──────── Data
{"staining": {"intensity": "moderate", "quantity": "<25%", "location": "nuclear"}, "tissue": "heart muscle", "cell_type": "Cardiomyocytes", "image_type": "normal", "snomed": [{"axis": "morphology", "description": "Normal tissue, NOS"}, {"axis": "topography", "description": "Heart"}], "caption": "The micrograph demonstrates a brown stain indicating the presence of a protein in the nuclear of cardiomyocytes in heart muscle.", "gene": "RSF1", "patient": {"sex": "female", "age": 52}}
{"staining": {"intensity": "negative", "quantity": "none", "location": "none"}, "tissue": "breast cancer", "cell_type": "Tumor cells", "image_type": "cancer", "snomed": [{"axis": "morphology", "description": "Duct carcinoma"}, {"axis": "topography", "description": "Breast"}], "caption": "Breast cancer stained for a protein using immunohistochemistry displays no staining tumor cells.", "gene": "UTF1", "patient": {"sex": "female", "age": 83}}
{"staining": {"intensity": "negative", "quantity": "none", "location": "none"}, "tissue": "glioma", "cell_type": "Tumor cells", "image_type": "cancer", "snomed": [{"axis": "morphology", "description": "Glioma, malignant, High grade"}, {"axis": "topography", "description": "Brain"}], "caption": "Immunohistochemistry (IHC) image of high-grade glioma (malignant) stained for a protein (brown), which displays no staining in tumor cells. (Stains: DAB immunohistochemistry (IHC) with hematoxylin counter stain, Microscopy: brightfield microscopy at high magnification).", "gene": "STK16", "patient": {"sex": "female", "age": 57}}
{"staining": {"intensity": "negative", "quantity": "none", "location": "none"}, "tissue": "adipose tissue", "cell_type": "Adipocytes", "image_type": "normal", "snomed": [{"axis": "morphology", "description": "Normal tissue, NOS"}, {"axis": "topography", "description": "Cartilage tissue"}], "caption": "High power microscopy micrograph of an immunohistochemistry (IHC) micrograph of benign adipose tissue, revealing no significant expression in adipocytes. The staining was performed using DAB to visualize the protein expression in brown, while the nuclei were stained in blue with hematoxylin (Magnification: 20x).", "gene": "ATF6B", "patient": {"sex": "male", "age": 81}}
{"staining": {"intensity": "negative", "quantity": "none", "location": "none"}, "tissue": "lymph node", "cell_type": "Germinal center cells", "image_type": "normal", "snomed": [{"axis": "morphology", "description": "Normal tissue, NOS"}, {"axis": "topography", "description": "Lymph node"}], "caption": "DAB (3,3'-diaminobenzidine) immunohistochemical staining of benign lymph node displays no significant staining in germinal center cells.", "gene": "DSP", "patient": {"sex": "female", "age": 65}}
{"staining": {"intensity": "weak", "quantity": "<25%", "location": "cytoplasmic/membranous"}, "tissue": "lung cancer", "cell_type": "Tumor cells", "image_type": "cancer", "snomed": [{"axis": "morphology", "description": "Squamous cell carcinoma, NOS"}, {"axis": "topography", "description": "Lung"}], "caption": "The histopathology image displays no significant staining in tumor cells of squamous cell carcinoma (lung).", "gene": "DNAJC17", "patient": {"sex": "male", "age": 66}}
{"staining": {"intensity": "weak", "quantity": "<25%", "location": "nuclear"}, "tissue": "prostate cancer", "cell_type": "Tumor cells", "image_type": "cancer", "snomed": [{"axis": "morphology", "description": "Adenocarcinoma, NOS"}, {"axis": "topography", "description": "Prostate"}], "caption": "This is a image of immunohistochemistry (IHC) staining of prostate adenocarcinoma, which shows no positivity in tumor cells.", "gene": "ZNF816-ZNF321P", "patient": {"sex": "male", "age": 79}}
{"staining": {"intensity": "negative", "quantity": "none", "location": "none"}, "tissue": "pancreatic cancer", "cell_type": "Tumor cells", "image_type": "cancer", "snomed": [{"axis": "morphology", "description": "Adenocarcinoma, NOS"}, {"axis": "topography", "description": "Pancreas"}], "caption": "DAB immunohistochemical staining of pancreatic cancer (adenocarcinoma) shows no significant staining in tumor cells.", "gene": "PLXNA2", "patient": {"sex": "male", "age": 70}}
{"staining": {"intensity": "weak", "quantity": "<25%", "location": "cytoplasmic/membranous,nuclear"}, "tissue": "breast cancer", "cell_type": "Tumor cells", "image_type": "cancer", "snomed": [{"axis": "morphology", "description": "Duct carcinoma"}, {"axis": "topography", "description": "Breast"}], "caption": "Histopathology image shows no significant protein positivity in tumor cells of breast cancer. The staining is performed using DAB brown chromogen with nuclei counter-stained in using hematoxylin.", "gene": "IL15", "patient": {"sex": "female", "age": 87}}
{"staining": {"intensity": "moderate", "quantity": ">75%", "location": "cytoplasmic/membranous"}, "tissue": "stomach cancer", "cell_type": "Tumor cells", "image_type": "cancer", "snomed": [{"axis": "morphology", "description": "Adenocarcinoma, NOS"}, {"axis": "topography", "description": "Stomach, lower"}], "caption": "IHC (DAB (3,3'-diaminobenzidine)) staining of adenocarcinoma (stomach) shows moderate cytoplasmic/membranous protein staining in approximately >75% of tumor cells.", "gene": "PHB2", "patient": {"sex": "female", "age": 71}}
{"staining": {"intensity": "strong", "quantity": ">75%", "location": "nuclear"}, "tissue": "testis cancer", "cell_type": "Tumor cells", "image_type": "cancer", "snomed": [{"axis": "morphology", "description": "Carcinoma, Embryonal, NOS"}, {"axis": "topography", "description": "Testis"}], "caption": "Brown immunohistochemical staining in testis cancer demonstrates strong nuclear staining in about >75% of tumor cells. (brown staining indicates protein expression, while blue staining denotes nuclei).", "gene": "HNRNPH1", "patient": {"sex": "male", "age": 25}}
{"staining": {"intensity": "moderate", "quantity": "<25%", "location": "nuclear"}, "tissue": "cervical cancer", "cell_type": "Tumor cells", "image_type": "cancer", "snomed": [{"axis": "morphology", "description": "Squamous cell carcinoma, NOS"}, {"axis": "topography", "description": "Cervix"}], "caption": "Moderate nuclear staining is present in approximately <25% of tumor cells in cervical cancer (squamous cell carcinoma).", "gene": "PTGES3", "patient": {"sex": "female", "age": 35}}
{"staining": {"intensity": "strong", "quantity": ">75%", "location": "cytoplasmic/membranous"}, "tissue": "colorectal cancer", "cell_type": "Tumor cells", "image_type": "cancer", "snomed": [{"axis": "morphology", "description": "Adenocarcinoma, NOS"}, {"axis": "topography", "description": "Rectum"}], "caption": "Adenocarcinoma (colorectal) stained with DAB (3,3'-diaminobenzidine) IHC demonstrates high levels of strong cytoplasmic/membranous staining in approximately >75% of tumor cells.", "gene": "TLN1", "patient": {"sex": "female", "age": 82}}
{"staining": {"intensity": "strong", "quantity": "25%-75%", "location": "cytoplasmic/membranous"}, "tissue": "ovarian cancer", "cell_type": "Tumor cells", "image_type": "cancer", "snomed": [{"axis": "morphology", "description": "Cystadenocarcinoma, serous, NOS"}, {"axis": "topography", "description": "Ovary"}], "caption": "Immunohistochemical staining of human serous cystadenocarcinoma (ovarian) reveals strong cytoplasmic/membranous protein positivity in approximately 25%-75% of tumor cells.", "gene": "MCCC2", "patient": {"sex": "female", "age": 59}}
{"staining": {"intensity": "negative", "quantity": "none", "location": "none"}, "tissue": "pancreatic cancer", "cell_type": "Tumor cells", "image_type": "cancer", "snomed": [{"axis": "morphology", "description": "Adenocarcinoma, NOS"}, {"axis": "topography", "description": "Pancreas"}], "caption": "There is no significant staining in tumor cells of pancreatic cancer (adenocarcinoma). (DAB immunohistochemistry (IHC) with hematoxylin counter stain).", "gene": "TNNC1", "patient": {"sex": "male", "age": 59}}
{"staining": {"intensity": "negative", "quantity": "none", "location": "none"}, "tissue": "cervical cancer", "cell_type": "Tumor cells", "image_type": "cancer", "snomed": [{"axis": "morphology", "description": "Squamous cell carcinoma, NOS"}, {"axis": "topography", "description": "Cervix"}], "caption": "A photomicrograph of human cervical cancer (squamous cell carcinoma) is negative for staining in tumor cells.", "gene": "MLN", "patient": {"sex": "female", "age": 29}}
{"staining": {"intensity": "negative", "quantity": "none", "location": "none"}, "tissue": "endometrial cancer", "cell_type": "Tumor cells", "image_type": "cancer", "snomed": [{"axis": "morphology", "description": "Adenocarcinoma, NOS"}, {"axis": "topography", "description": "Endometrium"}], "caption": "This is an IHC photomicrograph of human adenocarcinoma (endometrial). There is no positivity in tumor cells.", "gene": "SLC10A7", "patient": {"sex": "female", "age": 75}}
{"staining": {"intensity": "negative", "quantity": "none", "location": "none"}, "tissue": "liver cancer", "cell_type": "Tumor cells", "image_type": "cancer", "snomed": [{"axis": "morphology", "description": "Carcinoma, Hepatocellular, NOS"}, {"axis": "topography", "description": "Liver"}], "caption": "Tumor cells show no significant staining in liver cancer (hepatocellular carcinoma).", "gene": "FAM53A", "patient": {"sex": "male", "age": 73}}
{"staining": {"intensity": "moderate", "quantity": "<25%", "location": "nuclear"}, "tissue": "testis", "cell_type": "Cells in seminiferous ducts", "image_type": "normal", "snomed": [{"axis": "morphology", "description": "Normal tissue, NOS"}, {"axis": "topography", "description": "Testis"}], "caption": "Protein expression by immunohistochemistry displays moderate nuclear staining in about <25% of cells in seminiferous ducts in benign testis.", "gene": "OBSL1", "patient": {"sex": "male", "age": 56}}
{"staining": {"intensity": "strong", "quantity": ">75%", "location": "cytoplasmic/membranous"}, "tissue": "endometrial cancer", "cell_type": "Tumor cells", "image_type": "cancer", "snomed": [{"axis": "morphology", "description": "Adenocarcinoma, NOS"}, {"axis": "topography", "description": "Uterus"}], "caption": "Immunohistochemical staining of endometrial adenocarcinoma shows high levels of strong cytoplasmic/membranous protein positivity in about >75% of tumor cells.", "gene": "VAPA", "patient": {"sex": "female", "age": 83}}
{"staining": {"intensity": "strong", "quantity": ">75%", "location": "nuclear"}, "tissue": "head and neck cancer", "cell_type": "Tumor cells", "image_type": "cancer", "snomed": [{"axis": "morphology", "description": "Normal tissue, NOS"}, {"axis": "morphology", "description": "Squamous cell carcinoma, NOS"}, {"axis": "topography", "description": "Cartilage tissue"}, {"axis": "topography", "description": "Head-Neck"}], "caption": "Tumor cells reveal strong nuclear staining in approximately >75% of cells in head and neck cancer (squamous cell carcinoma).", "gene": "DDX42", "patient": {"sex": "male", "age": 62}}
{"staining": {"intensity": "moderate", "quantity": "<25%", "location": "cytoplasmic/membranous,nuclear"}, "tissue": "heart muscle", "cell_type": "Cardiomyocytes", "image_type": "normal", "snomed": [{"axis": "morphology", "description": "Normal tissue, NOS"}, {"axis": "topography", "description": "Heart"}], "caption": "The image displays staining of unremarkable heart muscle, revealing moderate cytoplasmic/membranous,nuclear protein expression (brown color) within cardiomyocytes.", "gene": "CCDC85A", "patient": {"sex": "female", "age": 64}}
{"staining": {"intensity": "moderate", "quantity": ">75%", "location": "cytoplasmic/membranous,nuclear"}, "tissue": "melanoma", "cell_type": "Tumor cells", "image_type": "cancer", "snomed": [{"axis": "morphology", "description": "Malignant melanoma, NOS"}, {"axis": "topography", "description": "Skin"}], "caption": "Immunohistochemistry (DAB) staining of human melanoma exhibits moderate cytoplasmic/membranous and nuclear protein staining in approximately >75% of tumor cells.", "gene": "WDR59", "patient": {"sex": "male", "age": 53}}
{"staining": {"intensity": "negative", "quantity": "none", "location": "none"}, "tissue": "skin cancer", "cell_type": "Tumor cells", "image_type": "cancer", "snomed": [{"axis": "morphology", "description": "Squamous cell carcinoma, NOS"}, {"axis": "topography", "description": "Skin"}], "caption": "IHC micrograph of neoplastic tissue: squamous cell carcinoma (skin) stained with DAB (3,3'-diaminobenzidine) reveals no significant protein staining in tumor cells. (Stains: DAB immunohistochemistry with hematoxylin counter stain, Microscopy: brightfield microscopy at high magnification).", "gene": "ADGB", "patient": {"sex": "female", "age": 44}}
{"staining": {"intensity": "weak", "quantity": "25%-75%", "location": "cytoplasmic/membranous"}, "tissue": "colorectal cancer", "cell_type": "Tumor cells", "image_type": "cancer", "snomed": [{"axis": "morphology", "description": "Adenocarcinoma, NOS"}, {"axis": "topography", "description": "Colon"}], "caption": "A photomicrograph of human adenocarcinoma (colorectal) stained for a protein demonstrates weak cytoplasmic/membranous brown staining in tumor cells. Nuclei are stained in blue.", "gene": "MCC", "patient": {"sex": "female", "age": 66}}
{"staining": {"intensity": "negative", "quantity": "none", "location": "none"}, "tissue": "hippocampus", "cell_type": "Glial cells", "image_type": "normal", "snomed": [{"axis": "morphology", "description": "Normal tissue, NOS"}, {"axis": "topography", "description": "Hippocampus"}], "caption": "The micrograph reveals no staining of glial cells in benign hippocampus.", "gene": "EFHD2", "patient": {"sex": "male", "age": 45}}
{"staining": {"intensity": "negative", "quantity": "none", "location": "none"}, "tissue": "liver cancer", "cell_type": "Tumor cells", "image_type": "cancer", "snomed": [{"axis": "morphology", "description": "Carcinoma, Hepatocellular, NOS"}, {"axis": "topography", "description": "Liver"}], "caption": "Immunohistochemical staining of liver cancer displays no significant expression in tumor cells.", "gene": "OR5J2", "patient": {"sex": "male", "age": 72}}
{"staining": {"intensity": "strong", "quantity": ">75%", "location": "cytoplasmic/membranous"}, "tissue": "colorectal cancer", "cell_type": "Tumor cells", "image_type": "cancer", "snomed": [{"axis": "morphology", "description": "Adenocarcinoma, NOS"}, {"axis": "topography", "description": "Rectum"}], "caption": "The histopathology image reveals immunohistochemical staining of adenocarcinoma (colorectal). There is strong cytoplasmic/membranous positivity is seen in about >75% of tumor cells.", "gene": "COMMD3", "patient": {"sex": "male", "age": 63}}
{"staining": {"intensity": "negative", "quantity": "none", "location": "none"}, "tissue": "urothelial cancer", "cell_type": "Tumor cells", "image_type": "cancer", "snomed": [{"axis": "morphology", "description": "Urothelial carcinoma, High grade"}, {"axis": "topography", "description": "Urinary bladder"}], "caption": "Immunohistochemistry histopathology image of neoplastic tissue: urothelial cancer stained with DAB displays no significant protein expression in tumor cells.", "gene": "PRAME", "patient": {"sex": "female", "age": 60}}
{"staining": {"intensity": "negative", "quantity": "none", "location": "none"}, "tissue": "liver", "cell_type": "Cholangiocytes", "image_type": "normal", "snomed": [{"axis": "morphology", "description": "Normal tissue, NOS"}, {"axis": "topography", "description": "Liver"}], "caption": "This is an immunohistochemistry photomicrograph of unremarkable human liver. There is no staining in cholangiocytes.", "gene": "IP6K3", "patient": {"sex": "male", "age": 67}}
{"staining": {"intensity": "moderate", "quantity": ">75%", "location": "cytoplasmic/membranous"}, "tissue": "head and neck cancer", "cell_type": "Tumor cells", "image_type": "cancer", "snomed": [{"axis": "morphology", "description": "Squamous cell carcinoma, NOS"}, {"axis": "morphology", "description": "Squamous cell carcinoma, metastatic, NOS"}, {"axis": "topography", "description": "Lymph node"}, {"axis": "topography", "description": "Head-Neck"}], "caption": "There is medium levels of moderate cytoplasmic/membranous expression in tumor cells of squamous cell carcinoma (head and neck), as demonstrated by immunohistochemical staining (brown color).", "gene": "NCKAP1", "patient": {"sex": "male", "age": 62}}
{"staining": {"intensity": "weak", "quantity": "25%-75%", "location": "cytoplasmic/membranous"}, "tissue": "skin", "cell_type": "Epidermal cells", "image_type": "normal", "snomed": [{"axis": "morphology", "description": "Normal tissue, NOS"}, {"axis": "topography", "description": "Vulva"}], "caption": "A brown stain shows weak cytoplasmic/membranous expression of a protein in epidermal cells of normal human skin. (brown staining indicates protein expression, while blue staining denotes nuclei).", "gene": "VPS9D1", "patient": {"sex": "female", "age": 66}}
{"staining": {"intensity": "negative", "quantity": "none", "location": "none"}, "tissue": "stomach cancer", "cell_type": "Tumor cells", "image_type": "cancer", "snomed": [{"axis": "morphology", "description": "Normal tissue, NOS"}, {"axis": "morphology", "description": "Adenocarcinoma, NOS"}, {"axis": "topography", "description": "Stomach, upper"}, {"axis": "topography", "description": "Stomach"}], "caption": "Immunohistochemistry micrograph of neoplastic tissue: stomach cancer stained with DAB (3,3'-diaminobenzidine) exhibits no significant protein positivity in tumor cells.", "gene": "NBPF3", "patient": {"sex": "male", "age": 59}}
────────────────
* _What is being asked_
All that is wanted is an exact copy of the lines above from the one with "human adenocarcinoma (colorectal)" through the one with "staining of liver", with both ends included.

* _Answer space_
{"staining": {"intensity": "weak", "quantity": "25%-75%", "location": "cytoplasmic/membranous"}, "tissue": "colorectal cancer", "cell_type": "Tumor cells", "image_type": "cancer", "snomed": [{"axis": "morphology", "description": "Adenocarcinoma, NOS"}, {"axis": "topography", "description": "Colon"}], "caption": "A photomicrograph of human adenocarcinoma (colorectal) stained for a protein demonstrates weak cytoplasmic/membranous brown staining in tumor cells. Nuclei are stained in blue.", "gene": "MCC", "patient": {"sex": "female", "age": 66}}
{"staining": {"intensity": "negative", "quantity": "none", "location": "none"}, "tissue": "hippocampus", "cell_type": "Glial cells", "image_type": "normal", "snomed": [{"axis": "morphology", "description": "Normal tissue, NOS"}, {"axis": "topography", "description": "Hippocampus"}], "caption": "The micrograph reveals no staining of glial cells in benign hippocampus.", "gene": "EFHD2", "patient": {"sex": "male", "age": 45}}
{"staining": {"intensity": "negative", "quantity": "none", "location": "none"}, "tissue": "liver cancer", "cell_type": "Tumor cells", "image_type": "cancer", "snomed": [{"axis": "morphology", "description": "Carcinoma, Hepatocellular, NOS"}, {"axis": "topography", "description": "Liver"}], "caption": "Immunohistochemical staining of liver cancer displays no significant expression in tumor cells.", "gene": "OR5J2", "patient": {"sex": "male", "age": 72}}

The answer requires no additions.